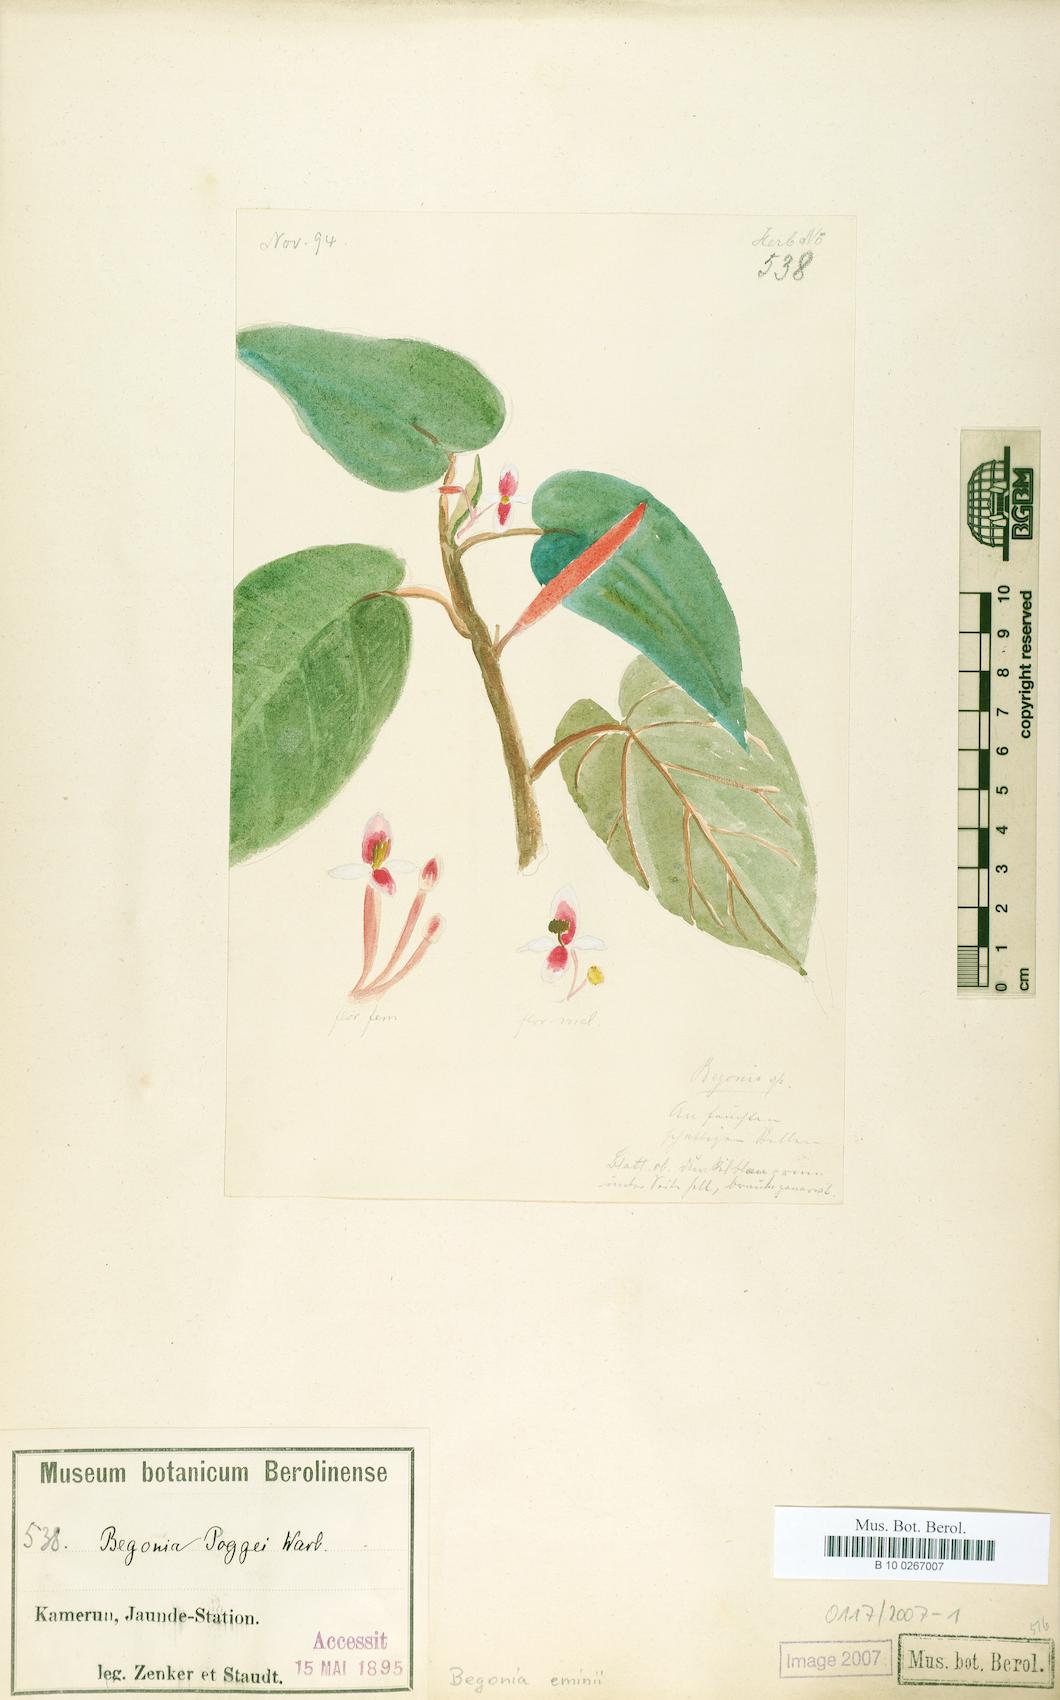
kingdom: Plantae
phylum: Tracheophyta
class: Magnoliopsida
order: Cucurbitales
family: Begoniaceae
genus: Begonia
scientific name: Begonia eminii
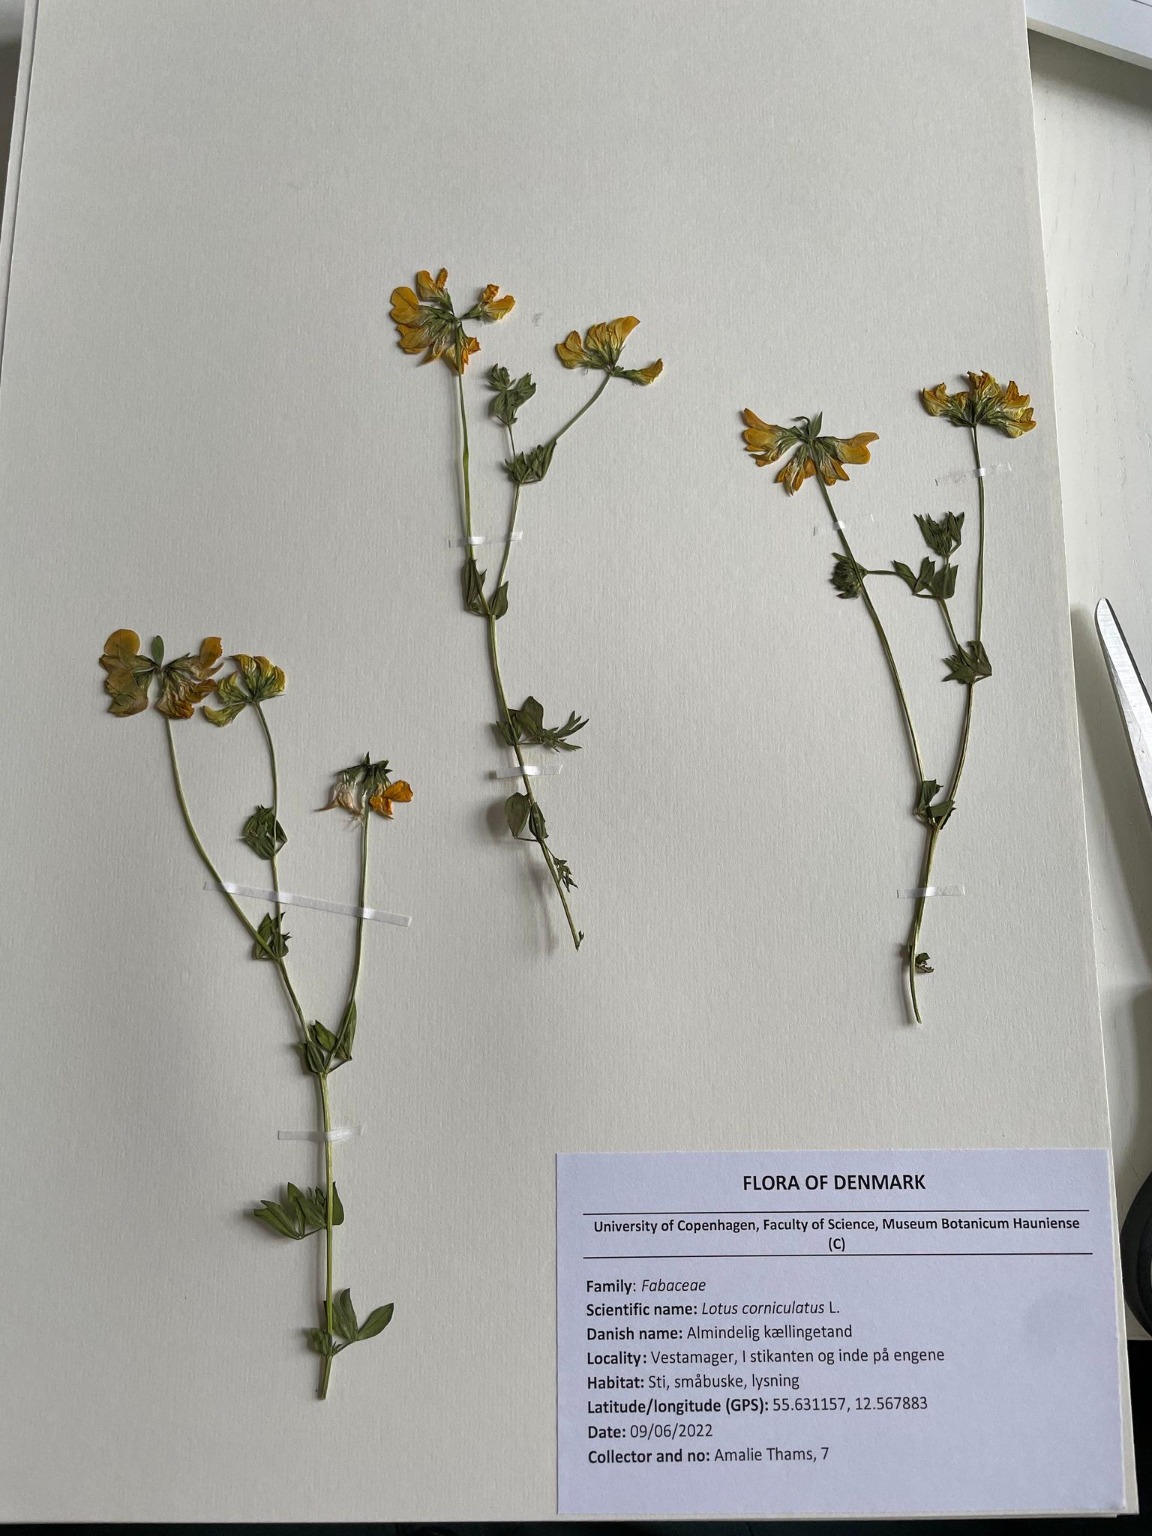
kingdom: Plantae
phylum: Tracheophyta
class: Magnoliopsida
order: Fabales
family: Fabaceae
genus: Lotus
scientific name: Lotus corniculatus
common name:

------------------------------------

| Requirement |
Copy every line of the listing above word for word, leaving out the pictures.

| Exercise solution |
kingdom: Plantae
phylum: Tracheophyta
class: Magnoliopsida
order: Cucurbitales
family: Begoniaceae
genus: Begonia
scientific name: Begonia eminii
kingdom: Plantae
phylum: Tracheophyta
class: Magnoliopsida
order: Fabales
family: Fabaceae
genus: Lotus
scientific name: Lotus corniculatus
common name:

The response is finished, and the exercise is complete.